The survey was piloted by 20 clinicians from ANZ, USA, Europe, and the UK who provided feedback on ease of use, interface, and the survey’s duration. The length of the survey was reduced following the pilot phase because feedback indicated that the original version was too long. Additional file 1 shows the final version of the survey, which was distributed with the weekly Critical Care Reviews newsletter over 4 consecutive weeks [9]. The newsletter had 6243 subscribers at the end of this 4-week period. No demographic data are collected from list subscribers; however, the list is free to subscribe to from anywhere in the world, and no restrictions are placed on registration. The email containing the survey was opened by between 2788 and 2889 people per week in each of the 4 weeks in which the survey was running. We chose to “crowd-source” responses from clinicians with an interest in critical care to provide us with “real-world” opinions.
Outcomes
The primary outcome was the clinicians’ perceptions of prior probability for each trial, which was defined as the percentage chance that each trial would demonstrate a mortality effect equal to or greater than that used in the sample size calculation for that trial.
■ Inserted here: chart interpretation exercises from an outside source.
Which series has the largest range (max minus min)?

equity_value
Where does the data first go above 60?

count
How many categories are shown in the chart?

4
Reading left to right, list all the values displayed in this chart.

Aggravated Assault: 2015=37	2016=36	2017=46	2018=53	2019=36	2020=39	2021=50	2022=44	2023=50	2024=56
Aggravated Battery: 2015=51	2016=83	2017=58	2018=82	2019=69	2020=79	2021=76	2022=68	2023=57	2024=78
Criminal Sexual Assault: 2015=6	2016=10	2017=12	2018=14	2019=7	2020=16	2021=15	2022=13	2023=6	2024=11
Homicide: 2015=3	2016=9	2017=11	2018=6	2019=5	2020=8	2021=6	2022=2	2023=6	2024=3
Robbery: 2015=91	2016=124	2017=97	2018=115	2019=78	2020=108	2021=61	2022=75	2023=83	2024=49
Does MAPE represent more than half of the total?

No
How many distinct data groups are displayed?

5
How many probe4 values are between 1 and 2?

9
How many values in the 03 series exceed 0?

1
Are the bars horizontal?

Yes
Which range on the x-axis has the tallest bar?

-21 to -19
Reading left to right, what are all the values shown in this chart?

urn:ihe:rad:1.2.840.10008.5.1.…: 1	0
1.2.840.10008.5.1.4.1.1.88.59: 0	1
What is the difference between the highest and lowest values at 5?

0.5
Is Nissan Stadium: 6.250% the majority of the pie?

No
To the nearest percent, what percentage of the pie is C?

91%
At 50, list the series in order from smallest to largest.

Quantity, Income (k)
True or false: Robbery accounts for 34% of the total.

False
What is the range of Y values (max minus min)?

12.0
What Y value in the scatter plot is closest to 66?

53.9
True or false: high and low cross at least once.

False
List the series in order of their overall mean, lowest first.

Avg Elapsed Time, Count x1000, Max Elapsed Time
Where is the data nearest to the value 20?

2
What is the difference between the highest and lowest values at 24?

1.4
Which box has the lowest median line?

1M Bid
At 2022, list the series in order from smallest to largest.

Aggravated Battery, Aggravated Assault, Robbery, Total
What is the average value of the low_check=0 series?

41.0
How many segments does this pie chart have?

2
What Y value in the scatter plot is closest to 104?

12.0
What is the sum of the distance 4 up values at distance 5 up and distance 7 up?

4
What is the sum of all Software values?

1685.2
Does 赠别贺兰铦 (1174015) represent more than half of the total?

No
The following were secondary outcomes:
-
1.
The calculated chance that a statistically significant result at the P = 0.05 level for each trial would represent a true-positive
-
2.
The largest effect size that surveyed clinicians considered plausible for each trial
-
3.
The sample size that each trial would require to detect the median largest effect size considered plausible by clinicians
Statistical analysis
Continuous variables are reported as median and IQR or mean ± SD, and categorical variables are reported as counts and percents. Clinician-perceived prior probability for each trial was used to derive an estimate that a statistically significant result at the P = 0.05 level would represent a true-positive using the method described in Fig. 1. Specifically, as outlined in Additional file 2, the chance of a true-positive was calculated as follows [10]:
$$ \mathrm{True}\hbox{-} \mathrm{positive}\ \mathrm{rate} = \left(\mathrm{prior}\ \mathrm{probability} \times \upbeta \right)/\left(\left(1\ \hbox{-}\ \mathrm{prior}\ \mathrm{probability}\right) \times \upalpha \right) + \left(\mathrm{prior}\ \mathrm{probability} \times \upbeta, \Big)\right) $$
The sample size that each trial would require to detect the median largest effect size considered plausible by clinicians was calculated using standard methods for trials designed to compare two binomial proportions. We used the same β for these calculations as investigators had used in their initial sample size calculations and assumed an α of 0.05. Analysis of variance was used to analyze differences in survey results by location and specialty. A Mann-Whitney U test was used to compare clinicians’ estimates of effect size, with treatment effect sizes used to inform sample size calculations. A P value of <0.05 was considered to indicate statistical significance. Statistical analysis was performed using Real Statistics Resource Pack release 3.8 software (London, UK).